====== Data to use

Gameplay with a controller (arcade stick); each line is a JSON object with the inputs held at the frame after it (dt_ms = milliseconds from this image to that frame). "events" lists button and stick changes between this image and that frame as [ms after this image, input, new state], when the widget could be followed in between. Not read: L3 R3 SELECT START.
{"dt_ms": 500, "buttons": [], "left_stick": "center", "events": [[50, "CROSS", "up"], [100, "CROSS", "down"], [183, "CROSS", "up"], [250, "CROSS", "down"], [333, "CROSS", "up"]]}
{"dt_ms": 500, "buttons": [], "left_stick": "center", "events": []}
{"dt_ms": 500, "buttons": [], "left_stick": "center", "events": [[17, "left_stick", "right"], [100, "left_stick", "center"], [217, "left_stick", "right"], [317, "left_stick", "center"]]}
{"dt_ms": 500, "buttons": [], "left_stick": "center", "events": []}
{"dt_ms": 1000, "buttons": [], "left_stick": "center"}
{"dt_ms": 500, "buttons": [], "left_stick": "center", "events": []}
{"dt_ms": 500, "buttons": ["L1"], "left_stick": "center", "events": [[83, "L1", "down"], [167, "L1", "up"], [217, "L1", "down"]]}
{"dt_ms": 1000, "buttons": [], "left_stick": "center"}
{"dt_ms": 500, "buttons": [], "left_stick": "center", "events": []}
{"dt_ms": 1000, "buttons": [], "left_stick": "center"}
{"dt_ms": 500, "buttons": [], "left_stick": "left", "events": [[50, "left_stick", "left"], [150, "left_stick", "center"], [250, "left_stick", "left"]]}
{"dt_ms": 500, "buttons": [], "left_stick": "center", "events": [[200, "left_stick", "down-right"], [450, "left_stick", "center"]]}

============

== Exercise ==
Gather each line from the entries above that includes the word "events".

== Completed exercise ==
Gameplay with a controller (arcade stick); each line is a JSON object with the inputs held at the frame after it (dt_ms = milliseconds from this image to that frame). "events" lists button and stick changes between this image and that frame as [ms after this image, input, new state], when the widget could be followed in between. Not read: L3 R3 SELECT START.
{"dt_ms": 500, "buttons": [], "left_stick": "center", "events": [[50, "CROSS", "up"], [100, "CROSS", "down"], [183, "CROSS", "up"], [250, "CROSS", "down"], [333, "CROSS", "up"]]}
{"dt_ms": 500, "buttons": [], "left_stick": "center", "events": []}
{"dt_ms": 500, "buttons": [], "left_stick": "center", "events": [[17, "left_stick", "right"], [100, "left_stick", "center"], [217, "left_stick", "right"], [317, "left_stick", "center"]]}
{"dt_ms": 500, "buttons": [], "left_stick": "center", "events": []}
{"dt_ms": 500, "buttons": [], "left_stick": "center", "events": []}
{"dt_ms": 500, "buttons": ["L1"], "left_stick": "center", "events": [[83, "L1", "down"], [167, "L1", "up"], [217, "L1", "down"]]}
{"dt_ms": 500, "buttons": [], "left_stick": "center", "events": []}
{"dt_ms": 500, "buttons": [], "left_stick": "left", "events": [[50, "left_stick", "left"], [150, "left_stick", "center"], [250, "left_stick", "left"]]}
{"dt_ms": 500, "buttons": [], "left_stick": "center", "events": [[200, "left_stick", "down-right"], [450, "left_stick", "center"]]}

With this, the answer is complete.